> **Source information**:
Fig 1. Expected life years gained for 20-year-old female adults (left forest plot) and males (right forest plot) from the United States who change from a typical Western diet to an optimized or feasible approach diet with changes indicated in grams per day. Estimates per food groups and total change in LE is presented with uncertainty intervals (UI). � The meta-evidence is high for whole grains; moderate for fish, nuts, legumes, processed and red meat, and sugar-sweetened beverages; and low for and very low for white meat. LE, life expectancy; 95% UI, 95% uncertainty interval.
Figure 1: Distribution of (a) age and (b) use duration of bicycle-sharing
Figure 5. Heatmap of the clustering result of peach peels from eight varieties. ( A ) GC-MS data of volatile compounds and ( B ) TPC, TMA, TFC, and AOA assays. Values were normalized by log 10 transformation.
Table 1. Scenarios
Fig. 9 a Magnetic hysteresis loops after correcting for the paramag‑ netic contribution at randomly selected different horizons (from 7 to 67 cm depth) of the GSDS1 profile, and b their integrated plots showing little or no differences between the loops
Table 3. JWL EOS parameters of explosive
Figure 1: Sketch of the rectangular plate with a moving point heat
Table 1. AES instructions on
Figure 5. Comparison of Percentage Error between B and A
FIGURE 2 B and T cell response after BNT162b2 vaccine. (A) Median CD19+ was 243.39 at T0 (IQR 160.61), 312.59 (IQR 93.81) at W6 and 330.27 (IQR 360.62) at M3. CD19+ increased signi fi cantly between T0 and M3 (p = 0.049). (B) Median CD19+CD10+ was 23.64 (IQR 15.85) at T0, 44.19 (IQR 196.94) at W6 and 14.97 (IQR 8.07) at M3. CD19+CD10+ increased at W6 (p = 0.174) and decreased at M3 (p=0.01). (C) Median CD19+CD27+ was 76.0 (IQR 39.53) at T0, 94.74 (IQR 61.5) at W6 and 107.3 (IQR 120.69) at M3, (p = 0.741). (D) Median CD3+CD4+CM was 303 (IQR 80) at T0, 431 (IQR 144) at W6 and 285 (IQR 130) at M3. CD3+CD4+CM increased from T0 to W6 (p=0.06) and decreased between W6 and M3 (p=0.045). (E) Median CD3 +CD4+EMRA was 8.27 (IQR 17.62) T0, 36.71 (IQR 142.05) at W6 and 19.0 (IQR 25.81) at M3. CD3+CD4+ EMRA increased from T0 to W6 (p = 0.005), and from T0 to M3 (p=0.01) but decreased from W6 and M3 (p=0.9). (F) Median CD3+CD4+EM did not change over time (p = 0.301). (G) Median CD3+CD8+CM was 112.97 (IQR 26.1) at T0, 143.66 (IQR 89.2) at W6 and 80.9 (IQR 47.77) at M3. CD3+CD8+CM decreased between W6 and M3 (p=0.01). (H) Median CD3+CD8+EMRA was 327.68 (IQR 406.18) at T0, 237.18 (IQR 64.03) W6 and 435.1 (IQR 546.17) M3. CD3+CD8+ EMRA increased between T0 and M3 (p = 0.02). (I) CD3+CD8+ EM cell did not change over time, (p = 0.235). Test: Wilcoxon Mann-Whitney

> **Problem to solve**:
Write out every line of the preceding listing that contains "with".

> **Task answer**:
Fig 1. Expected life years gained for 20-year-old female adults (left forest plot) and males (right forest plot) from the United States who change from a typical Western diet to an optimized or feasible approach diet with changes indicated in grams per day. Estimates per food groups and total change in LE is presented with uncertainty intervals (UI). � The meta-evidence is high for whole grains; moderate for fish, nuts, legumes, processed and red meat, and sugar-sweetened beverages; and low for and very low for white meat. LE, life expectancy; 95% UI, 95% uncertainty interval.
Figure 1: Sketch of the rectangular plate with a moving point heat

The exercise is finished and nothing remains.